The News Desk is a collection of news, notes and breaking items affecting the Fredericksburg community.
Charges tossed in death of fetus
A Culpeper judge is expected to rule Wednesday whether an blood-alcohol content test will be admissible in the trial of a man accused of manslaughter in the vehicular death of a 20-year-old Culpeper woman.
The loss of that evidence could be a severe blow to the state’s case against 37-year-old Orlando Cruz, also accused of driving while intoxicated when his vehicle crossed the center line and struck a minivan driven by Zulma Alvarez on Sept. 6, 2012. The prosecution lost part of its case Tuesday when the judge threw out charges related to the death of Alvarez’s unborn child.
In a pretrial motion, Paul Walla, Cruz’s court-appointed attorney, argued that a written record of the results of the blood test, administered at the University of Virginia Medical Center, was inadmissible because it was made solely for evidence purposes—without a search warrant—and because a transcript could not be cross-examined.
In opening arguments, Culpeper Assistant Commonwealth’s Attorney David Barredo said that the deputy involved could not make it to the hospital within the three-hour limit after the crash to perform the blood-alcohol test on Cruz.
Instead, Walla rebutted, the officer relied on the word of hospital staff members when making his decision to bring DUI and vehicular manslaughter charges against Cruz.
Later in the day, Barredo introduced those records, authenticated by hospital electronics technician Kelly Woodson. Today, because of Walla’s objection, the prosecutor plans to call the U.Va. physician who administered the blood test.
Judge Susan Whitlock seemed sympathetic to Walla’s request to strike the results, but reserved a ruling until she hears the physician’s testimony. The doctor is expected to be one of the 30-plus witnesses the state will call to the stand in the bench trial.
Judge Whitlock, acting on a defense motion, did throw out all charges—including vehicular manslaughter—related to the death of Alvarez’s unborn son, Angel. Walla successfully argued that the nine-month fetus had no heartbeat or respiratory signs when delivered at Culpeper Regional Hospital after the crash and therefore could not be presumed alive before the accident.
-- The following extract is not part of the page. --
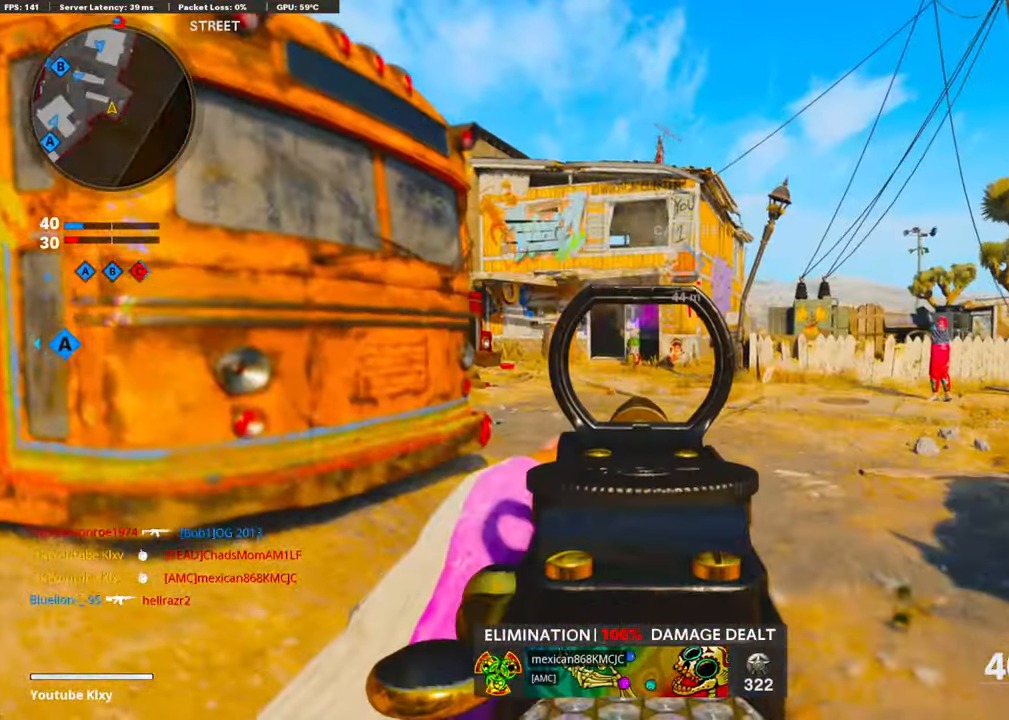
{"buttons": ["L1", "R1"], "left_stick": "up-right", "right_stick": "down", "events": [[100, "R1", "down"], [117, "right_stick", "center"], [234, "right_stick", "left"], [385, "left_stick", "center"], [385, "right_stick", "center"], [452, "left_stick", "up-right"], [468, "right_stick", "down"]]}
In opening arguments, Walla acknowledged that this was “a horrible tragedy,” but said, “The accident was truly an accident.” He added that the results of the accident “have been hard for [Cruz] to bear” during his months of incarceration.
Michele White, Barredo’s first witness, told the court that she had almost been struck by Cruz’s green Jeep Cherokee as he pulled out of Williams Street and onto North Main Street.
She testified that he followed her to a stoplight at the junction of James Madison Highway, where, looking in her rearview mirror, she noticed the driver “jerking the steering wheel and causing the Jeep to jump” as both vehicles waited for the light to change.
She said that the Jeep’s actions became so erratic and dangerous that she pulled off into a turn lane near Floyd T. Binns Middle School and called 911 to report the vehicle.
“I was scared for my life, that’s why I called,” White said when cross-examined by Walla.
Instead of turning in at Dominion Skating Center, her planned destination, White testified that she continued to follow the Jeep north on North Main Street/State Route 229 to the stoplight at Route 229 and the Eggbornsville Road, adding that she kept the E-911 dispatcher on the line as she drove.
White said that while Cruz’s Jeep made it through the light and turned left on Eggbornsville Road, she was caught by a red light and forced to stop. When the light changed, she also turned left and followed, finding the wreck between Cruz’s Jeep and Alvarez’s Ford Windstar minivan about one-tenth of a mile down the two-lane road.
White was still on her cellphone with the dispatcher when she came upon the accident. A recording of that conversation—plus four more calls reporting the accident—was played for the court by dispatch center Deputy Director Jenny Rosenfeld.
One caller also reported seeing the Jeep “swerving all over the road near Mosby Meadow” before the crash.
White said that while she could not see the Jeep’s driver that well, she could tell that he was “of Mexican descent.”
According to the Commonwealth Attorney’s Office, Cruz is an illegal immigrant from El Salvador. He is also charged with driving without a license.